Written task - Reproduce every line of text in the listing below word for word, leaving out the pictures.

Top of Data provided

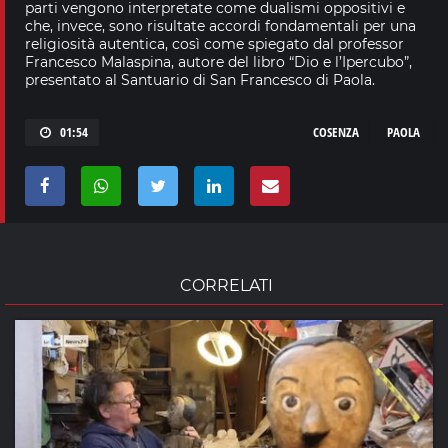
parti vengono interpretate come dualismi oppositivi e
che, invece, sono risultate accordi fondamentali per una
religiosità autentica, così come spiegato dal professor
Francesco Malaspina, autore del libro “Dio e l’Ipercubo”,
presentato al Santuario di San Francesco di Paola.
01:54
COSENZA
PAOLA
CORRELATI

Bottom of Data provided

Exercise result -
parti vengono interpretate come dualismi oppositivi e
che, invece, sono risultate accordi fondamentali per una
religiosità autentica, così come spiegato dal professor
Francesco Malaspina, autore del libro “Dio e l’Ipercubo”,
presentato al Santuario di San Francesco di Paola.
01:54
COSENZA
PAOLA
CORRELATI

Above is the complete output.